══ Text under study ══

Not all MDC referral criteria were recorded in the NCDA, including GP intuition or patient/family concern, though it is unlikely that the inclusion of this would have changed the allocation to symptom groups. Additionally, not all of the non-specific symptoms in our allocation list are truly low risk, with jaundice being the most debatable, instead being an alarm symptom for particular cancers, and it is genuinely high risk for pancreatic cancer, though much lower for other cancers.22 23 Symptoms recorded in the NCDA were not necessarily complete and relied on accurate recording in primary care systems for those completing the NCDA to extract.16

Comparisons with the literature

Previous work using the NCDA has shown significant variation in the patient interval (symptom onset to presentation) by different abdominal symptoms,24 and cohort studies have shown similar variation of different diagnostic intervals by symptoms for patients with colorectal,25 lung26 and pancreatic cancer.27 Other studies using linked primary care data have found longer diagnostic intervals (from symptom presentation to diagnosis) for those presenting with non-alarm symptoms5 28 29 when compared with alarm symptoms patients. A previous study examining patients with lung cancer found longer PCIs for patients presenting with vague symptoms.30

Previous work on PCIs have shown variation in these intervals by cancer site,16 31 32 yet only one has focused on different symptom profiles of patients with lung cancer.30

Our study adds to this body of literature by examining the diagnostic pathways of patients diagnosed in England with a wide range of cancers presenting with NSCS.

═══
══ Stored data ══

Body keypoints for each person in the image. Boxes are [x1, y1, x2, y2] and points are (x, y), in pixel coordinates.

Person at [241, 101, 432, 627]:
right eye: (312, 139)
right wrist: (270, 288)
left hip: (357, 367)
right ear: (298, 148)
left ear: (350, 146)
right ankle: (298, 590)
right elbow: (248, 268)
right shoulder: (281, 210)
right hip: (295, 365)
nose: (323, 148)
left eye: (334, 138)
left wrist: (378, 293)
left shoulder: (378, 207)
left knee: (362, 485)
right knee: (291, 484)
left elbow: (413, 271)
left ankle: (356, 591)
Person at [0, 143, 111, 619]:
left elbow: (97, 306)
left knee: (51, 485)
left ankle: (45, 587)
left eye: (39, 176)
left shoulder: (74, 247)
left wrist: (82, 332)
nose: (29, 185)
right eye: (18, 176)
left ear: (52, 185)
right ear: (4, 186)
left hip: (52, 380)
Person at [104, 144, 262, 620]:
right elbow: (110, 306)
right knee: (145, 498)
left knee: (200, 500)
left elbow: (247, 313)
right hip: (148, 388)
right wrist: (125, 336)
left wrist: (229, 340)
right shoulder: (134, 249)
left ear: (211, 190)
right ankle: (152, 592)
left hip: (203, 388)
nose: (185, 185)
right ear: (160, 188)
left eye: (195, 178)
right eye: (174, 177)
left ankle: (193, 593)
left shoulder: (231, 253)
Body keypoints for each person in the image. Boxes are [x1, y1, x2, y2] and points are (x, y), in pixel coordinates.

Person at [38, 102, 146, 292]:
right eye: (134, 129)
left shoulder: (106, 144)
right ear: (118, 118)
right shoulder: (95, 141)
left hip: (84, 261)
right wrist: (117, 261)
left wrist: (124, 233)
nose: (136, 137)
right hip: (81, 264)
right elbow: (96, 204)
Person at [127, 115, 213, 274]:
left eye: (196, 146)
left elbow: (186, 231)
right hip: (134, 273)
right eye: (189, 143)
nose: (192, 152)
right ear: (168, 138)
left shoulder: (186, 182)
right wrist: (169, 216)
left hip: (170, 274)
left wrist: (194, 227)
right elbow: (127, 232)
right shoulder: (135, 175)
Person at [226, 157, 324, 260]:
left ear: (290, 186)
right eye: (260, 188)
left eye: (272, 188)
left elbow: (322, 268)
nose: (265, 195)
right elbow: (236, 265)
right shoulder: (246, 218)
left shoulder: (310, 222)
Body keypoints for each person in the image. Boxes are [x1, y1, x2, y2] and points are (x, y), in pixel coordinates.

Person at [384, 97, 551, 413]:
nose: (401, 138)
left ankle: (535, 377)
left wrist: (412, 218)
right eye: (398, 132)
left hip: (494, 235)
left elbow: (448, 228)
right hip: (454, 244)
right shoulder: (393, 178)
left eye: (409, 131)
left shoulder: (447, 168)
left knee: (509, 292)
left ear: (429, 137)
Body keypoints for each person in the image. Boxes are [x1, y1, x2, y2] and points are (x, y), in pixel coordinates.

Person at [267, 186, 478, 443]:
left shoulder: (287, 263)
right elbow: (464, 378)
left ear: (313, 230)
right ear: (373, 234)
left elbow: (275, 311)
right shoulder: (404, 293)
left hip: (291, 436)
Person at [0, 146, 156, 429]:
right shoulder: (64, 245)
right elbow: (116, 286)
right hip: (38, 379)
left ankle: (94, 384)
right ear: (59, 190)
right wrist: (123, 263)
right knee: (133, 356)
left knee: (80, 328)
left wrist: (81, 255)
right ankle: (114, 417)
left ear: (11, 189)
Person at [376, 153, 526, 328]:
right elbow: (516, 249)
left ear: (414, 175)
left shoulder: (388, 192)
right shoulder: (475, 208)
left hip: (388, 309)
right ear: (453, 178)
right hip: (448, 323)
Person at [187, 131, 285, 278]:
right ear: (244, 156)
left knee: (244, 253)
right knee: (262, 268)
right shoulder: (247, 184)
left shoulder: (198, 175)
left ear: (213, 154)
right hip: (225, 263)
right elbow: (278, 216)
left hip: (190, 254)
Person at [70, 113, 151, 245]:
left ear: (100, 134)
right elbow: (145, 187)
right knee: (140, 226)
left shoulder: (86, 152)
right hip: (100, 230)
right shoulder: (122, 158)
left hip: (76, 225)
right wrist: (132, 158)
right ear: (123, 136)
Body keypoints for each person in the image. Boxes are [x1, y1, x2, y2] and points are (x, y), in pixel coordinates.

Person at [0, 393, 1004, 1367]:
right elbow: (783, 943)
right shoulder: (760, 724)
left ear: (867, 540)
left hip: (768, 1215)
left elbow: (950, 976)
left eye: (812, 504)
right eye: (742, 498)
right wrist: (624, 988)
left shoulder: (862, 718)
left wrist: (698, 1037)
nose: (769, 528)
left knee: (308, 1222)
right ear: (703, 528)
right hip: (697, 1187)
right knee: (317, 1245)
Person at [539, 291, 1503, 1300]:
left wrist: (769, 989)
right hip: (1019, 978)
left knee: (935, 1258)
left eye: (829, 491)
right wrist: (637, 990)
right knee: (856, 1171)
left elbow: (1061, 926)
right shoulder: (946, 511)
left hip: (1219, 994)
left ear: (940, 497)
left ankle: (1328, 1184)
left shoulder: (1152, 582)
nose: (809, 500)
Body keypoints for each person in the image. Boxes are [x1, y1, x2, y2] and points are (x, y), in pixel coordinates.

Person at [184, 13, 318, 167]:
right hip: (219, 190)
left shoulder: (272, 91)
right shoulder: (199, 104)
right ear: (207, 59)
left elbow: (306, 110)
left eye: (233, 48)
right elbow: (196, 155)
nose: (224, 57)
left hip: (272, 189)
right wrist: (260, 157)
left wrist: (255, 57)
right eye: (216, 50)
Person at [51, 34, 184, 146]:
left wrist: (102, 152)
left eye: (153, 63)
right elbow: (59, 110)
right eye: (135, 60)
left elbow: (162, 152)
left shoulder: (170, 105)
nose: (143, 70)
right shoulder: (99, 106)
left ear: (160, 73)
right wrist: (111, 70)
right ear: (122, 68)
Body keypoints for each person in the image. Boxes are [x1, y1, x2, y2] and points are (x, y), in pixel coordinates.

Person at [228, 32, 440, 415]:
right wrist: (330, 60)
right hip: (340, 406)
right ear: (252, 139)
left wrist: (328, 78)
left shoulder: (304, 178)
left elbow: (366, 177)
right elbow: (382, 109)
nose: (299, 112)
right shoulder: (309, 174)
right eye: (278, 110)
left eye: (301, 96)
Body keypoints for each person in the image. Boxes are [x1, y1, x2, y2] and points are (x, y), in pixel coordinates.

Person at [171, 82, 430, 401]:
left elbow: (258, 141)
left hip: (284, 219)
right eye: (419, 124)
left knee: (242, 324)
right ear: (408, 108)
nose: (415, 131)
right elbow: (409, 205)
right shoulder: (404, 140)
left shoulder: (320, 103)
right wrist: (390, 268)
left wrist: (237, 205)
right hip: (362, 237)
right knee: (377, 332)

═══

■ **Required tasks**
A. From the passage on cancer diagnosis delays, write out the section that begins at "Our study adds" and stops after "presenting with NSCS.".
B. Continue the passage on cancer diagnosis delays from the point where it stops.

■ **Answers to the exercises**
A.
Our study adds to this body of literature by examining the diagnostic pathways of patients diagnosed in England with a wide range of cancers presenting with NSCS.

B.
Interpretation and implications

The lack of specific referral pathways for patients who present with non-specific symptoms is well described.33 34 Our work explains the problems facing patients who presented with non-specific symptoms, similar to those to be referred into the MDCs, with longer PCIs more primary care interactions. The higher proportion of late stage disease in those presenting with NSCS may relate to the passing of time until the symptoms became more pronounced, leading to a cancer diagnosis at a later stage of disease, possibly via an emergency, which we show that NSCS patients are also more likely to experience. These patients have longer time intervals before referral to secondary care indicating the lack of clear referral route onto a specific urgent cancer referral pathway.

The association between certain sites (lung, urology) and longer PCIs was evident in both groups and overall, probably due, in part, to presenting symptoms.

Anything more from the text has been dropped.